For instance, there is a separatist faction nominally allied with Hadi that actually wants to carve out an independent southern state. The separatists denounced Hadi’s government-in-exile as corrupt and demanded he fire his entire cabinet. When he missed a deadline to comply with their demands, the separatists turned on their former partners and briefly seized control of the city of Aden, where the Hadi government is nominally based.

Hadi himself is more likely to be found in Saudi Arabia, which is committed to restoring his government. The United Arab Emirates strongly backs the southern separatists, though UAE is Saudi Arabia’s coalition partner in Yemen.
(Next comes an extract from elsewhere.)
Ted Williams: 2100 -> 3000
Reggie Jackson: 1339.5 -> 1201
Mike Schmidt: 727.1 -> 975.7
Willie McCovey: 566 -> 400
The fighting in Aden stopped when Hadi and the UAE convinced both sides to stand down, leaving dozens killed and hundreds wounded.

The battle in Aden was not a minor scuffle between a few hotheads—the separatists and Hadi’s forces were blasting away at each other with tanks and artillery pieces.

The UAE wants to split Yemen to create a southern state firmly in its diplomatic and economic orbit, opening trade routes to Africa and checking the growth of the hated Muslim Brotherhood along Emirati borders. The southern separatists, in turn, are a collection of tribes with longstanding grievances and a history of fighting among themselves. Some of the factional divisions reflect tensions between different sects of Islam. If a new southern state were formed tomorrow, a good deal of it would be under the control of al-Qaeda.

“The narrative of a ‘legitimate government’ fighting the ‘Iranian-backed Houthis’ obscures a complex local reality, and it hinders efforts to achieve peace,” analyst April Longley Alley of the International Crisis Group told the Washington Post over the weekend.

Despite General Dhaybani’s optimism about slowly building up a commanding position in the mountains around Sanaa and preparing for a knockout punch to end the Houthi insurgency, the Associated Press called the war a stalemate on Monday, comparing it to America’s 16-year operation in Afghanistan.

The rebels have enough artillery to make further movement toward Sanaa extremely difficult; it took months for government troops to clear out sniper nests and secure the territory they now hold. Some individual provinces of Yemen are so heavily militarized that it is difficult to tell civilians from irregular fighters, especially since the use of child soldiers is prevalent. The forces in a single city are often divided between several different factions with different international backers.

Not only does a decisive military defeat for either major side in the Yemeni civil war remain elusive, but it’s not clear how many sides there truly are, or what sort of peace process could possibly bring them all to the same negotiating table.